Bashford Dean was born in New York in 1867. Scion of frugal Dutch and English ancestors who had lived in the vicinity of Riverdale-on-the-Hudson since the 17th Century, it was his good fortune never to want for money. His wealth was lucky for him, for no one has ever yet made a fortune from either of Bashford Dean's hobbies, ichthyology or armor.

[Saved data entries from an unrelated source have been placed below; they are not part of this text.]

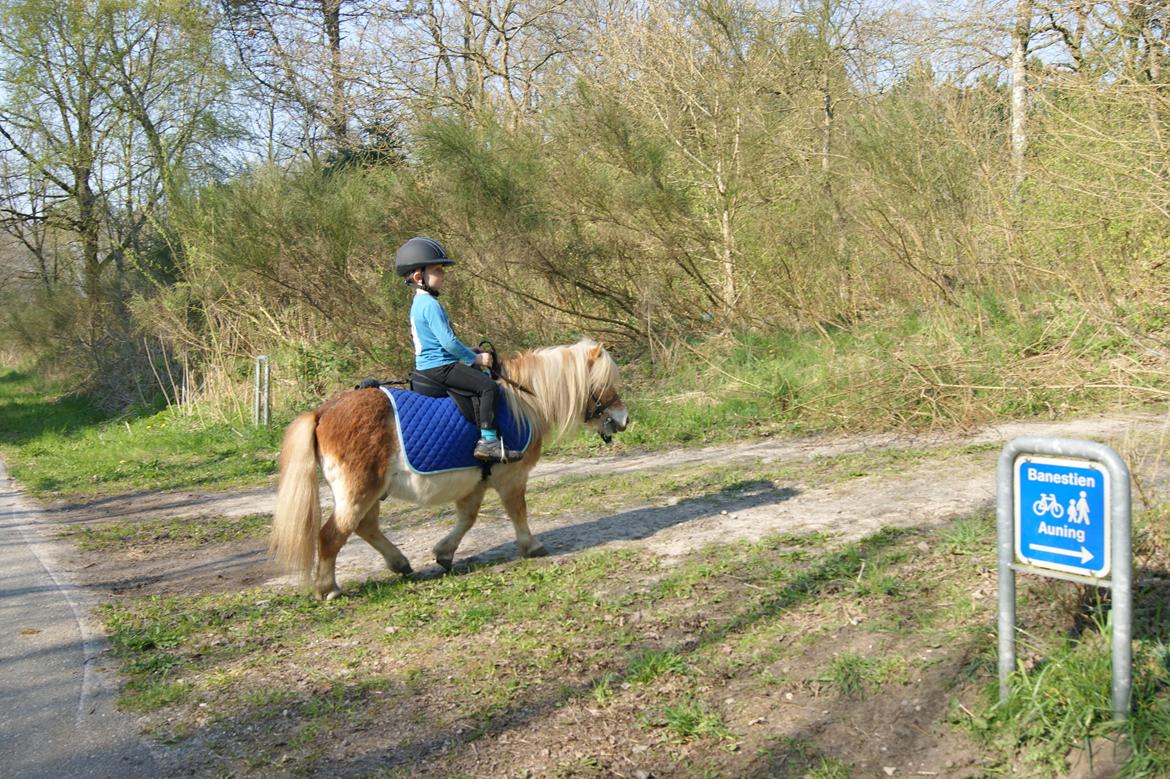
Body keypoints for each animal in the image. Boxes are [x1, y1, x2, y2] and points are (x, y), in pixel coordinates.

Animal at [267, 336, 627, 596]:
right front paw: (532, 546)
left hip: (371, 492)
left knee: (364, 527)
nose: (624, 419)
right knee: (331, 535)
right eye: (604, 384)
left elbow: (467, 519)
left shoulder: (477, 481)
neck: (524, 402)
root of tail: (322, 412)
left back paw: (399, 563)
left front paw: (444, 553)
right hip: (358, 490)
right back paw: (328, 588)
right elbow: (517, 512)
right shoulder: (511, 478)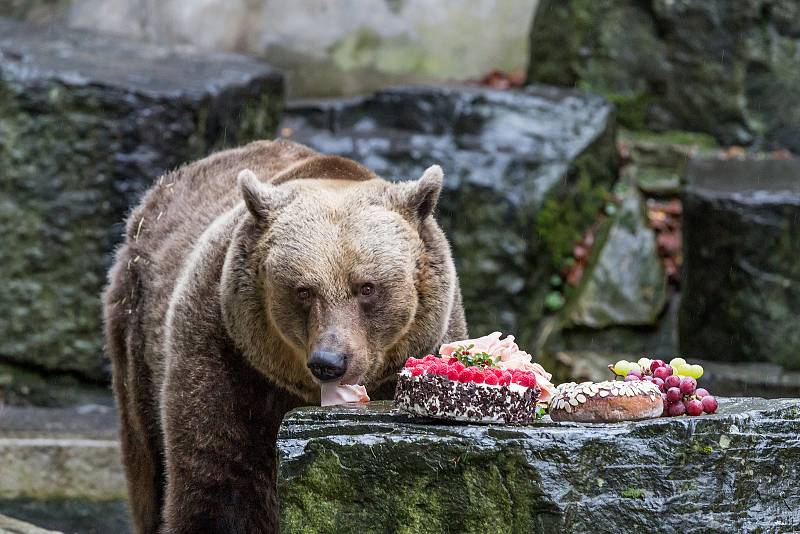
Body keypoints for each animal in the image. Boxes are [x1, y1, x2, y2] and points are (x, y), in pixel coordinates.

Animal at [105, 140, 468, 532]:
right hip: (135, 328)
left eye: (367, 287)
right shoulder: (225, 353)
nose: (329, 362)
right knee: (146, 465)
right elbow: (219, 481)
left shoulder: (423, 347)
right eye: (303, 290)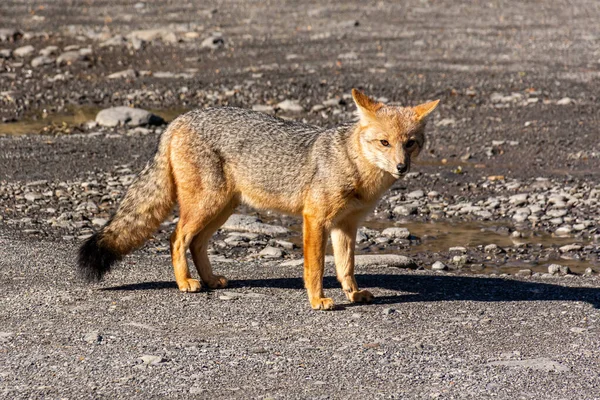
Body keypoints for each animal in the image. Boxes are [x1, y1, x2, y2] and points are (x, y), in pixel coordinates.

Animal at [77, 90, 438, 310]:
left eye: (410, 143)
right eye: (384, 142)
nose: (402, 167)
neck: (353, 166)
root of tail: (180, 119)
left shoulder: (346, 226)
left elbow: (346, 267)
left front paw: (354, 294)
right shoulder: (315, 219)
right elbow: (316, 267)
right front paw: (317, 300)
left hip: (223, 208)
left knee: (197, 243)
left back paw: (209, 280)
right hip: (207, 205)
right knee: (176, 238)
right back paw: (185, 283)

As soon as he was big enough to turn the pinion wheels of a microscope, small and studious Bashford Dean began to study natural history. His interest in armor also began early. When he was six years old he visited the home of one Carlton Gates in Yonkers, stood for half an hour in rapt contemplation of a beautiful Maximilian helmet. Four years later Carlton Gates died, his effects were sold at auction. Ten-year-old Bashford Dean insisted on being taken to the auction, was heartbroken when the cherished helmet went for more money than he could afford. Clutched in his small and studious fists he did carry away from that sale two engraved daggers which became the nucleus of the Dean armor collection. It was typical of him that to the day of his death he never lost hope of finding the Gates helmet again, sometime, somewhere.

At the College of the City of New York and Columbia University he temporarily forsook the trappings of war to concentrate on fish. In 1886 he became a Tutor of Natural History, in 1896 Assistant Professor of Zoology. In 1890 he won his Ph.D. with a thesis: Pineal Fontanelle of Placaderm and Catfish. His interest in fish and his interest in armor remained parallel. In 1903 he was appointed Curator of Fishes & Reptiles at the Museum of Natural History. In 1906 he became Honorary Curator (without salary) of Arms & Armor at the Metropolitan Museum of Art. Almost the same time that he was obtaining the invaluable Riggs collection of armor for the Metropolitan, he was publishing through the Natural History Museum his magnum opus, a stupendous, three-volume Bibliography of Fishes.

In 1912 the trustees of the Metropolitan persuaded him to accept a salary for his work as curator of armor, but until his retirement in 1927 he made it a point of honor to present the museum every year with a piece of armor, a sword, or a helmet nearly as valuable as his total stipend. In 20 years he visited every important armory in the world, scoured every quarter of the globe for ancient weapons.